PASSAGE =>
[Start of Attachment]
GPU memory increasing at each batch (PyTorch)

I am trying to build a convolutionnal network using ConvLSTM layer (LSTM cell but with convolutions instead of matrix multiplications), but the problem is that my GPU memory increases at each batch, even if I'm deleting variables, and getting the true value for the loss (and not the graph) for each iteration. I may be doing something wrong but that exact same script ran without issues with another model (with more parameters and also using ConvLSTM layer).
Each batch is composed of num_batch x 3 images (grayscale) and I'm trying to predict the difference |Im(t+1)-Im(t)| with the input Im(t)
def main():
config = Config()
train_dataloader = torch.utils.data.DataLoader(train_dataset, batch_size=config.batch_size, num_workers=0, shuffle=True, drop_last=True)
nb_img = len(train_dataset)
util.clear_progress_dir()
step_tensorboard = 0
###################################
# Model Setup #
###################################
model = fully_convLSTM()
if torch.cuda.is_available():
model = model.float().cuda()
lr = 0.001
optimizer = torch.optim.Adam(model.parameters(),lr=lr)
util.enumerate_params([model])
###################################
# Training Loop #
###################################
model.train() #Put model in training mode
train_loss_recon = []
train_loss_recon2 = []
for epoch in tqdm(range(config.num_epochs)):
running_loss1 = 0.0
running_loss2 = 0.0
for i, (inputs, outputs) in enumerate(train_dataloader, 0):
print(i)
[End of Attachment]
EXERCISES TO COMPLETE =>
1. Render the records as a Markdown table with the columns Row and Line, from their first line up to and including the line with "right elbow: (403, 188, -10)". Skip blank lines and leave the pictures out.
2. Write the next part of the post on GPU memory growth, picking up right after its last line.
The records that come next have no connection to the post on GPU memory growth.

PROVIDED ENTRIES =>
[Start of Attachment]
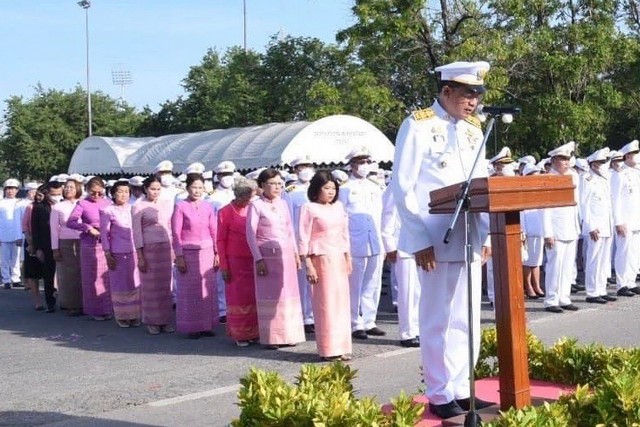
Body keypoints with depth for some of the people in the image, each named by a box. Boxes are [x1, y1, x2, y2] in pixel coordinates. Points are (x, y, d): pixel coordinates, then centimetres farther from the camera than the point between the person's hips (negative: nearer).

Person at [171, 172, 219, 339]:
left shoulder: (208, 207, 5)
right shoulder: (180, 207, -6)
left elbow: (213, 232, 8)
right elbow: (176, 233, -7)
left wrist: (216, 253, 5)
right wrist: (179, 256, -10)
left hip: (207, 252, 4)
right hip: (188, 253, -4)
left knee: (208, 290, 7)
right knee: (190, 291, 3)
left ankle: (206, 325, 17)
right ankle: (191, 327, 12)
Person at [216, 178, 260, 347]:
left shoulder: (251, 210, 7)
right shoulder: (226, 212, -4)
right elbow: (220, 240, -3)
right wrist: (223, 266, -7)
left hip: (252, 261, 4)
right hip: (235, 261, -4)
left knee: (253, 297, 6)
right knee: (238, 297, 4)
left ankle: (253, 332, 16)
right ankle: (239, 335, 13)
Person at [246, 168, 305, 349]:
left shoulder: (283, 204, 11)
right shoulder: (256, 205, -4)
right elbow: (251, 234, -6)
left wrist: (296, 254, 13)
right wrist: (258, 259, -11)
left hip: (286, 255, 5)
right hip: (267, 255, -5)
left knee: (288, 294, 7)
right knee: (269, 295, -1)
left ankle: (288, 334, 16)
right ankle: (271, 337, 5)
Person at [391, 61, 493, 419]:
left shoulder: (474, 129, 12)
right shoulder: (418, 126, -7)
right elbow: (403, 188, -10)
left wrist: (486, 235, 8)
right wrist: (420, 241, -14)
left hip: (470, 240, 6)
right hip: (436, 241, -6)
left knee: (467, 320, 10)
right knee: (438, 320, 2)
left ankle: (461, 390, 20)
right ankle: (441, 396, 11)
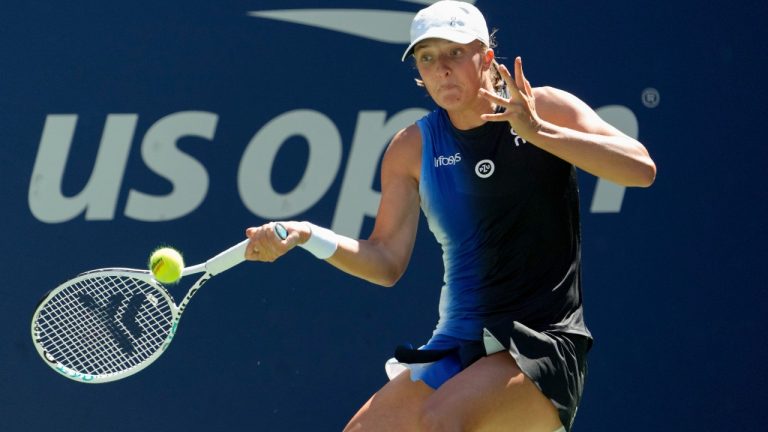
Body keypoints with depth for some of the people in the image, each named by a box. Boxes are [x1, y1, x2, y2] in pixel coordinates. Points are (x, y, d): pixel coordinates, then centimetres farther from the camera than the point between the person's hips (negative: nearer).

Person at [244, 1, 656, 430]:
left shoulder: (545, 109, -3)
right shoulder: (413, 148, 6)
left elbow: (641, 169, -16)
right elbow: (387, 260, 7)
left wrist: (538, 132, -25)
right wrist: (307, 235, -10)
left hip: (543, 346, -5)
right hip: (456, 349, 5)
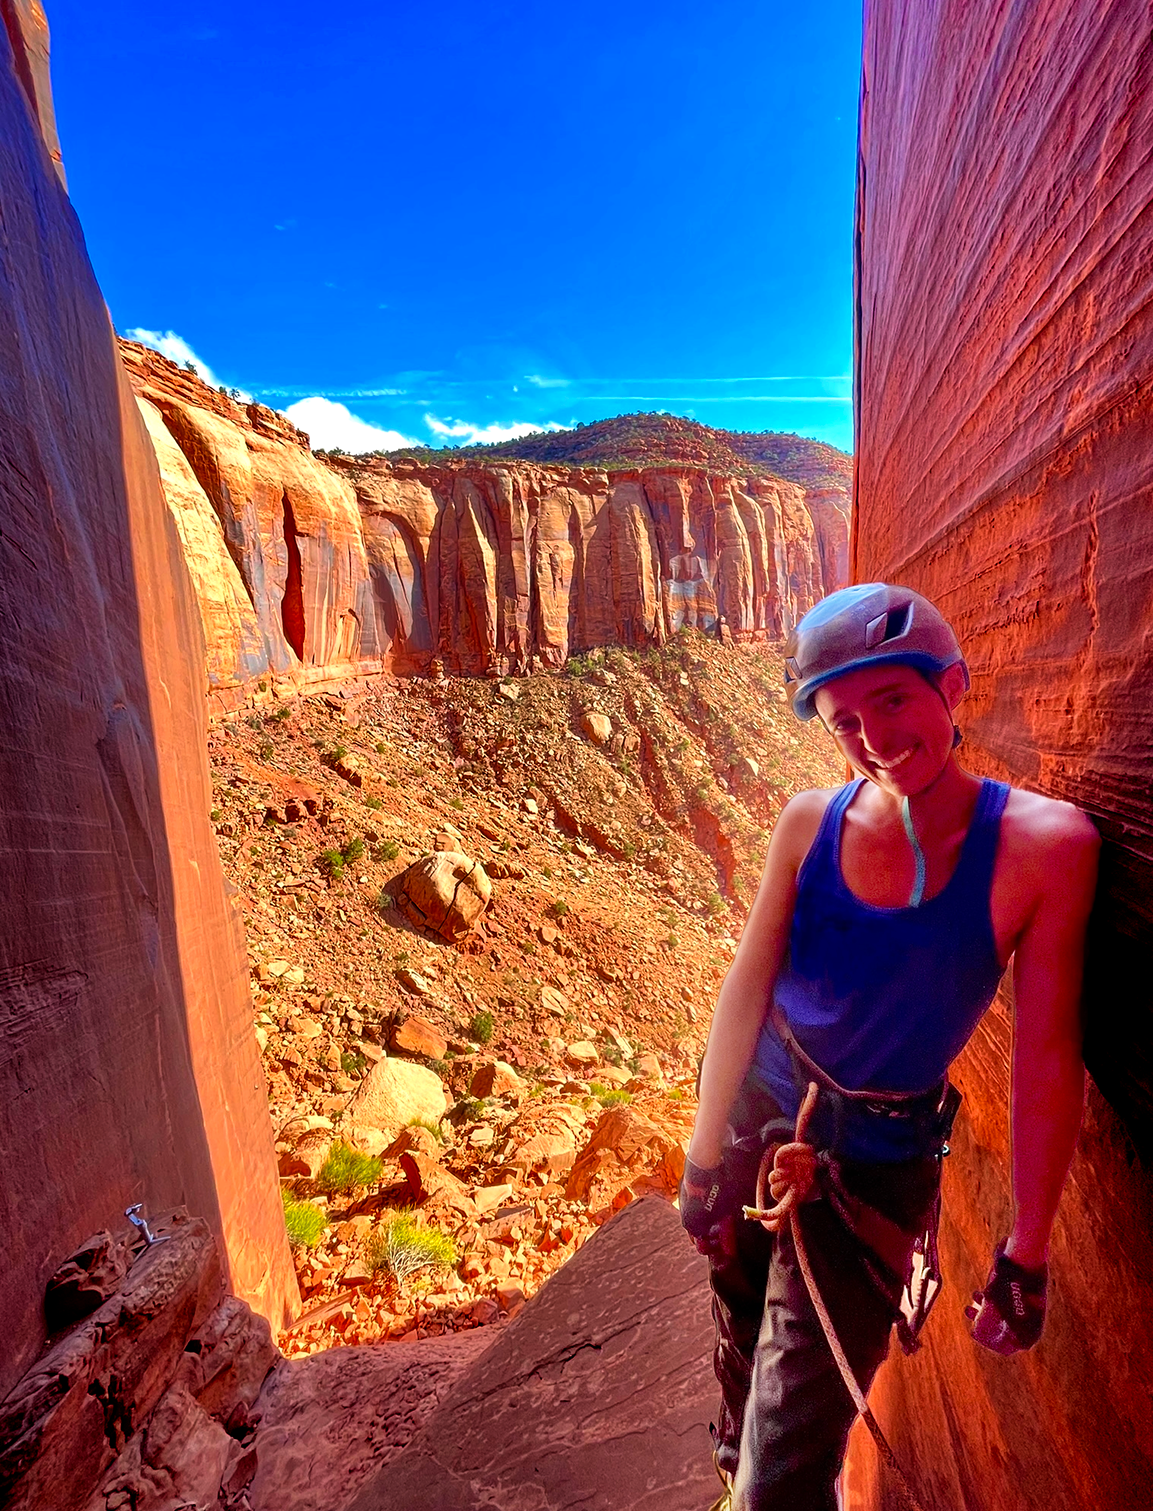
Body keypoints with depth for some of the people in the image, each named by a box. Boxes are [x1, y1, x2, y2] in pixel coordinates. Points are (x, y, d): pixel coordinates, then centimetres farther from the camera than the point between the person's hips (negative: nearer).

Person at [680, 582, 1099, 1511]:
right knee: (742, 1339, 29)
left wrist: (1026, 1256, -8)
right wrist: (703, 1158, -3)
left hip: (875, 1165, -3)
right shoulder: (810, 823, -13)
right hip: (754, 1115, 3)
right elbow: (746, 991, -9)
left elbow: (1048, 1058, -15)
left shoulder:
[End of Attachment]
ANSWERS TO THE EXERCISE =>
1.
| Row | Line |
|---|---|
| 1 | Body keypoints with depth for some of the people in the image, each named by a box. Boxes are [x1, y1, x2, y2] in pixel coordinates. Points are (x, y, d): pixel coordinates, then centimetres farther from the camera than the point between the person's hips (negative: nearer). |
| 2 | Person at [171, 172, 219, 339]: |
| 3 | left shoulder: (208, 207, 5) |
| 4 | right shoulder: (180, 207, -6) |
| 5 | left elbow: (213, 232, 8) |
| 6 | right elbow: (176, 233, -7) |
| 7 | left wrist: (216, 253, 5) |
| 8 | right wrist: (179, 256, -10) |
| 9 | left hip: (207, 252, 4) |
| 10 | right hip: (188, 253, -4) |
| 11 | left knee: (208, 290, 7) |
| 12 | right knee: (190, 291, 3) |
| 13 | left ankle: (206, 325, 17) |
| 14 | right ankle: (191, 327, 12) |
| 15 | Person at [216, 178, 260, 347]: |
| 16 | left shoulder: (251, 210, 7) |
| 17 | right shoulder: (226, 212, -4) |
| 18 | right elbow: (220, 240, -3) |
| 19 | right wrist: (223, 266, -7) |
| 20 | left hip: (252, 261, 4) |
| 21 | right hip: (235, 261, -4) |
| 22 | left knee: (253, 297, 6) |
| 23 | right knee: (238, 297, 4) |
| 24 | left ankle: (253, 332, 16) |
| 25 | right ankle: (239, 335, 13) |
| 26 | Person at [246, 168, 305, 349]: |
| 27 | left shoulder: (283, 204, 11) |
| 28 | right shoulder: (256, 205, -4) |
| 29 | right elbow: (251, 234, -6) |
| 30 | left wrist: (296, 254, 13) |
| 31 | right wrist: (258, 259, -11) |
| 32 | left hip: (286, 255, 5) |
| 33 | right hip: (267, 255, -5) |
| 34 | left knee: (288, 294, 7) |
| 35 | right knee: (269, 295, -1) |
| 36 | left ankle: (288, 334, 16) |
| 37 | right ankle: (271, 337, 5) |
| 38 | Person at [391, 61, 493, 419]: |
| 39 | left shoulder: (474, 129, 12) |
| 40 | right shoulder: (418, 126, -7) |
| 41 | right elbow: (403, 188, -10) |

2.
torch.cuda.empty_cache()
gc.collect()
# if torch.cuda.is_available():
inputs = autograd.Variable(inputs.float()).cuda()
outputs = autograd.Variable(outputs.float()).cuda()
im1 = inputs[:,0,:,:,:]
im2 = inputs[:,1,:,:,:]
im3 = inputs[:,2,:,:,:]
diff1 = torch.abs(im2 - im1).cuda().float()
diff2 = torch.abs(im3 - im2).cuda().float()
model.initialize_hidden()
optimizer.zero_grad()
pred1 = model.forward(im1)
loss = reconstruction_loss(diff1, pred1)
loss.backward()
# optimizer.step()
model.update_hidden()
optimizer.zero_grad()
pred2 = model.forward(im2)
loss2 = reconstruction_loss(diff2, pred2)
loss2.backward()
optimizer.step()
model.update_hidden()
## print statistics
running_loss1 += loss.detach().data
running_loss2 += loss2.detach().data
if i==0:
with torch.no_grad():
img_grid_diff_true = (diff2).cpu()
img_grid_diff_pred = (pred2).cpu()
f, axes = plt.subplots(2, 4, figsize=(48,48))
for l in range(4):
axes[0, l].imshow(img_grid_diff_true[l].squeeze(0).squeeze(0), cmap='gray')
axes[1, l].imshow(img_grid_diff_pred[l].squeeze(0).squeeze(0), cmap='gray')
plt.show()
plt.close()
writer_recon_loss.add_scalar('Reconstruction loss', running_loss1, step_tensorboard)
writer_recon_loss2.add_scalar('Reconstruction loss2', running_loss2, step_tensorboard)
step_tensorboard += 1
del pred1
del pred2
del im1
del im2
del im3
del diff1
del diff2#, im1_noised, im2_noised
del inputs
del outputs
del loss
del loss2
for obj in gc.get_objects():
if torch.is_tensor(obj) :
del obj
torch.cuda.empty_cache()
gc.collect()
epoch_loss = running_loss1 / len(train_dataloader.dataset)
epoch_loss2 = running_loss2/ len(train_dataloader.dataset)
print(f"Epoch {epoch} loss reconstruction1: {epoch_loss:.6f}")
print(f"Epoch {epoch} loss reconstruction2: {epoch_loss2:.6f}")
train_loss_recon.append(epoch_loss)
train_loss_recon2.append(epoch_loss2)
del running_loss1, running_loss2, epoch_loss, epoch_loss2
Here is the model used :
class ConvLSTMCell(nn.Module):
def __init__(self, input_channels, hidden_channels, kernel_size):
super(ConvLSTMCell, self).__init__()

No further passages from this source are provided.